Please restate every line below exactly, without any pictures.

◆ **DATA LISTING**
────

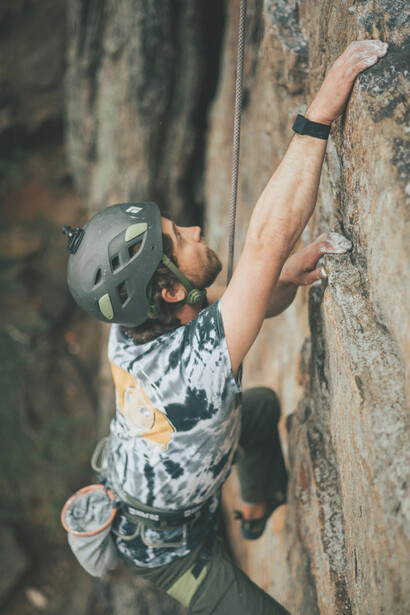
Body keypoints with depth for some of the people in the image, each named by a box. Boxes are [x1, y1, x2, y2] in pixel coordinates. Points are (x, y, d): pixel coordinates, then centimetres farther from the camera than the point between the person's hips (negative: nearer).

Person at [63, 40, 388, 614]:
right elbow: (267, 239, -51)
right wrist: (319, 118, -48)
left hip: (131, 478, 8)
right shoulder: (196, 369, -46)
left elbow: (259, 302, -11)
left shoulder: (129, 328, -22)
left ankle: (262, 505, 50)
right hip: (167, 548, -8)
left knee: (263, 402, 24)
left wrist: (289, 276, -32)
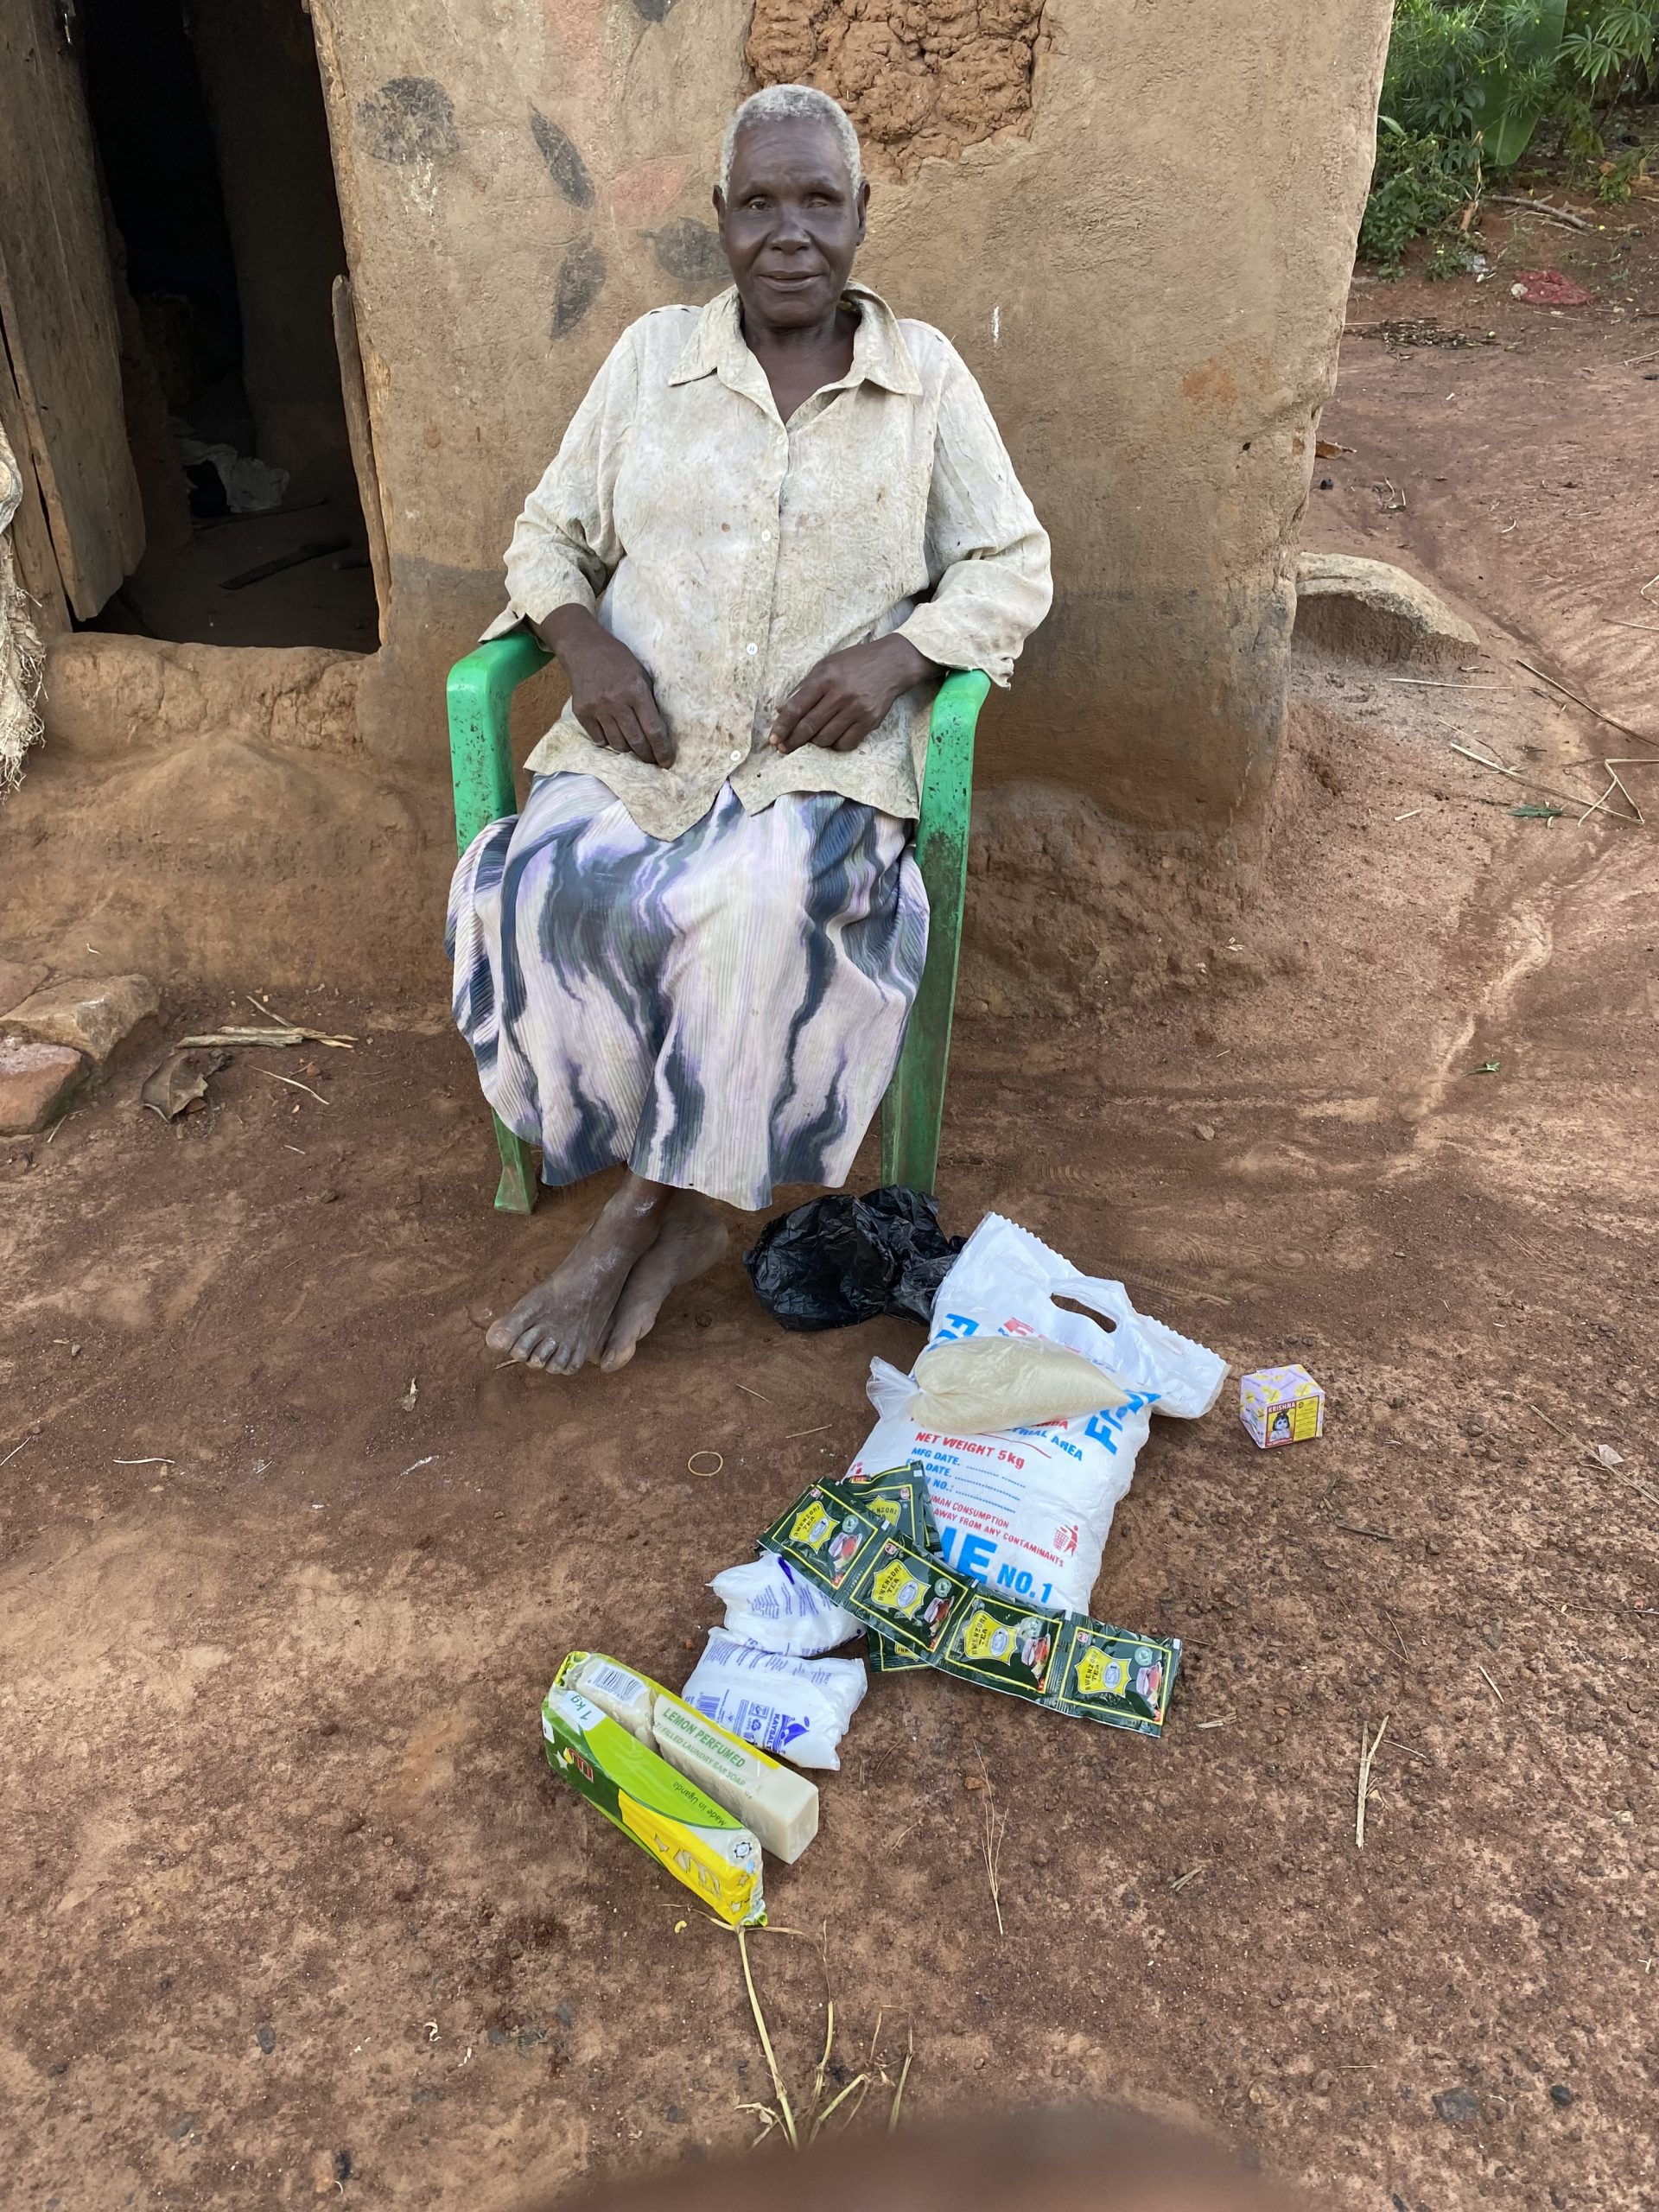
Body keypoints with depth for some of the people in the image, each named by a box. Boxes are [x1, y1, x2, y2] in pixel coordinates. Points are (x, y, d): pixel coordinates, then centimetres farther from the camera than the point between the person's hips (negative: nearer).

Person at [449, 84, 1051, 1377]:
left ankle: (647, 1208, -14)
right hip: (642, 738, 2)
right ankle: (683, 1211, -10)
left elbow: (1013, 568, 8)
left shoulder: (926, 374, 9)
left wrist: (896, 653, -12)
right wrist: (582, 639, -7)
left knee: (769, 907, -35)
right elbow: (550, 534, 16)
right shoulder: (652, 356, 13)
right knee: (555, 895, -28)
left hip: (826, 752, -2)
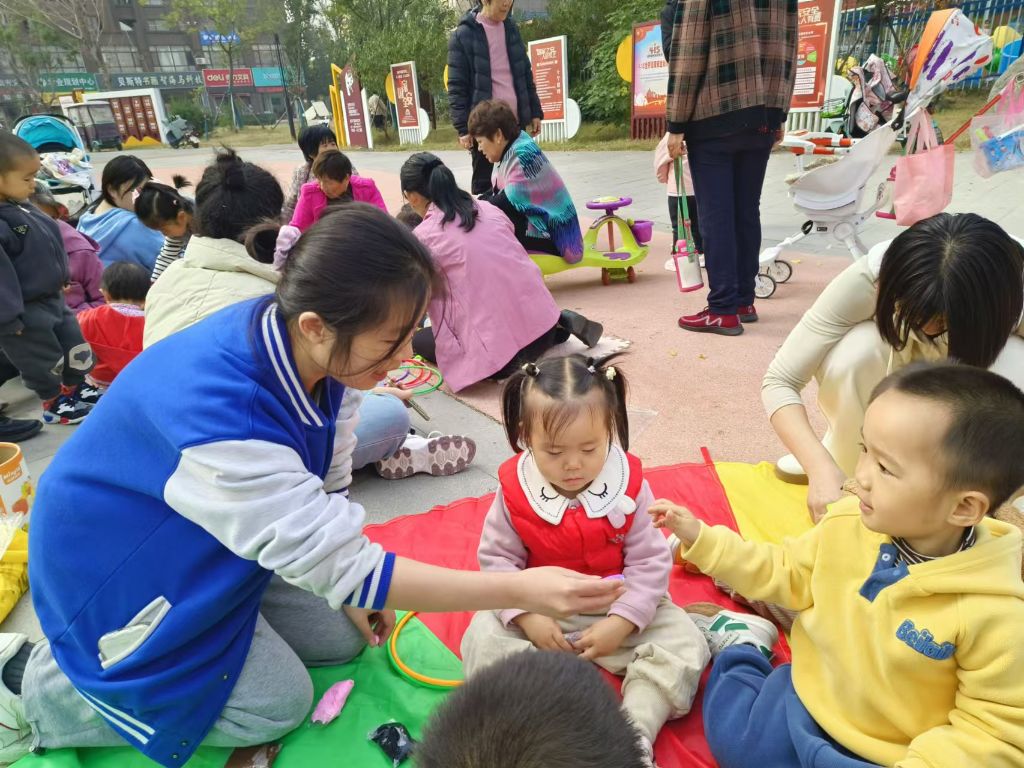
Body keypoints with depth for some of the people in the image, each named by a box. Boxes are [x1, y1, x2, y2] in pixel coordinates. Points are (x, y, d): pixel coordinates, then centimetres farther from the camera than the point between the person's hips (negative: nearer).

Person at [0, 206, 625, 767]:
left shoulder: (300, 345, -18)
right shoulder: (219, 413, -41)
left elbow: (325, 480, -3)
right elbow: (336, 562, -36)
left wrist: (354, 591, 2)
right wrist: (520, 591, -36)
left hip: (211, 549, 7)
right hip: (123, 570, -7)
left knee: (342, 639, 8)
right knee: (278, 704, -4)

────

◆ **COMPLETED TASK**
Body keypoints with depth for some of the people in the image, each named by a box. Boxes are [x1, y1, x2, y2] in pixel coordinates. Points are (x, y, d): pixel coordinates, then centimetres farther from the camera than the point between the person's hips (negative: nearer).

Person at [63, 40, 388, 614]:
right elbow: (267, 239, -51)
right wrist: (319, 118, -48)
left hip: (131, 478, 8)
right shoulder: (196, 369, -46)
left elbow: (259, 302, -11)
left shoulder: (129, 328, -22)
left ankle: (262, 505, 50)
right hip: (167, 548, -8)
left knee: (263, 402, 24)
left wrist: (289, 276, -32)
Body keypoints with depth for some of the people in the image, each named by a box. Boxes are [x1, y1, x2, y2] in pixel coordinates. Points are (x, y, d): pixel coordinates, then centimetres farther from the camera than the point between the person's hips (negative: nearer).

Person at [449, 84, 1051, 1377]:
left ankle: (647, 1208, -14)
right hip: (642, 738, 2)
right ankle: (683, 1211, -10)
left elbow: (1013, 568, 8)
left shoulder: (926, 374, 9)
left wrist: (896, 653, -12)
right wrist: (582, 639, -7)
left knee: (769, 907, -35)
right elbow: (550, 534, 16)
right shoulder: (652, 356, 13)
right knee: (555, 895, -28)
left hip: (826, 752, -2)
Body keypoints with depth for some of the people in the image, each named by a box. Boxes are [x1, y1, x2, y2] in pixel coordinates. Points are (x, y, d): pixel coordinates, then centimetres farther from the camera than the point between the person's hips (negative: nearer).

Person at [0, 206, 625, 767]:
left shoulder: (300, 345, -18)
right shoulder: (219, 413, -41)
left elbow: (325, 480, -3)
right elbow: (336, 562, -36)
left wrist: (354, 591, 2)
right wrist: (520, 591, -36)
left hip: (211, 549, 7)
right hip: (123, 570, -7)
left knee: (342, 639, 8)
right knee: (278, 704, -4)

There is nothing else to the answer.